# rtorrent crashes randomly

## pa1983

Okay so I have had this problem sens January probably and I cant find a solution.

What happens is that rtorrent crashes with this message "rtorrent: Handshake::fill_read_buffer(...) Buffer overflow." and it happens randomly, usually 4-5 days in-between.

Now I cant remember upgrading the filserver or rtorrent etc at the time it started. I suspect a torrent file is triggering it but still I cant see how rtorrent should not be able to handle that?

Google only gives me bug reports of an older bug in 0.8.2 and I run rtorrent 0.8.9 with libtorrent 0.12.9.

This filserver has 0 problems otherwise and have been running fine for 2-3 years now sens I upgraded it with Athlon II X2 240E and 8Gb of DDR3 1600Mhz running at SPD profile 1333Mhz @ 1.5V @ 9-9-9-24 timings. Got a dedicated disk for torrents, 80+ corsair 650W PSU and a APC 1500VA UPS and it has not crashed or had other failures sens trorrent started to bug out and sens rtorrent is predictable with the same error I figure its isolated to rtorrent.

EXERCISE DATA:
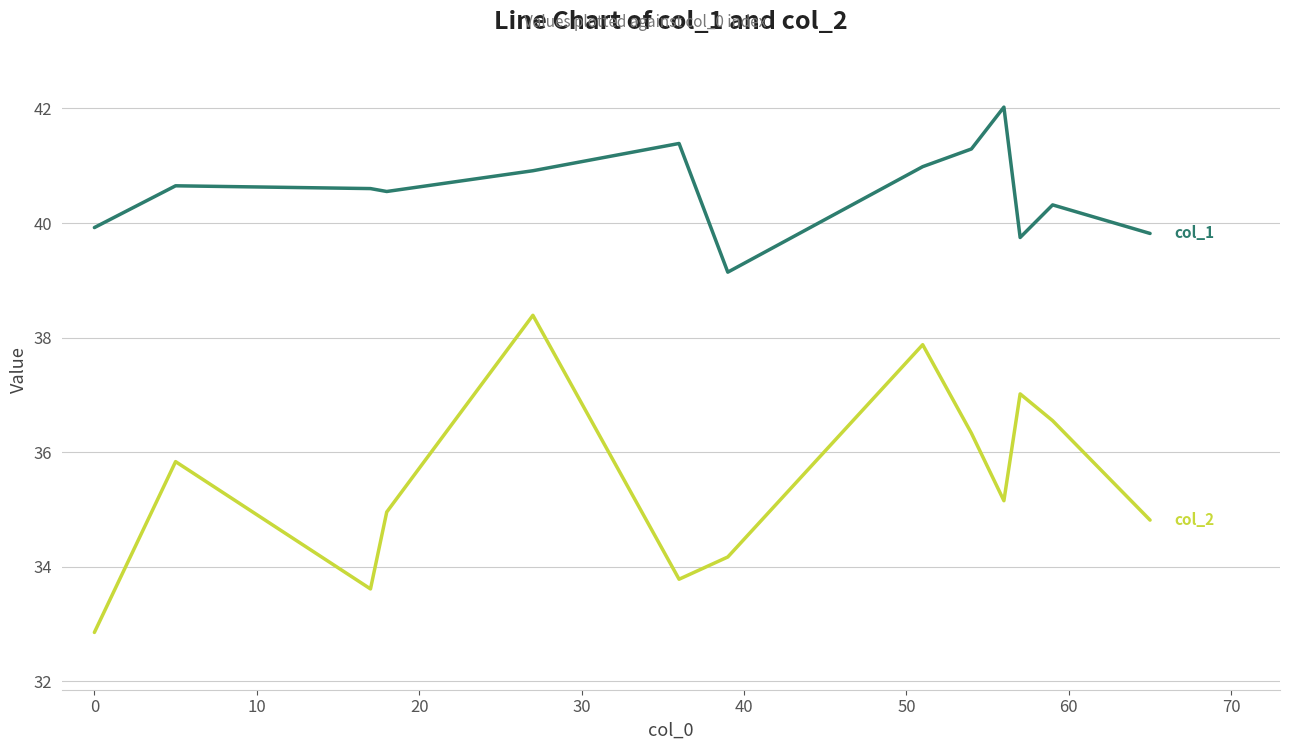

What is the smallest value displayed?

32.9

EXERCISE SET:
[1] In the rtorrent crash thread, which versions of rtorrent and libtorrent does the poster run?
[2] Carry on the rtorrent crash thread from its final sentence.

EXERCISE RESULTS:
[1] rtorrent 0.8.9 with libtorrent 0.12.9.

[2]
Sens it started out of the blue I suspect a torrent is causing it sens I add those daily but I cant figure out wish one and I have a few (200-300) and I cant understand why rtorrent in that case would be susceptible to crashing.

Filserver hardware spec is in the signature. Been running stable as a rock.

----------

## dimko

Downgrade/upgrade. Could very well be bug in application.

Not sure if there is verbose mode for application. see if there is anything in you log in metalog or whatever you are using aound time of crash.

Make little script, loop to restart rtorrent when it crashes.

smth like: if rtorent down  -> start rtorrent. 

 :Razz: 

----------

## ebray187

Same problem here. Any help?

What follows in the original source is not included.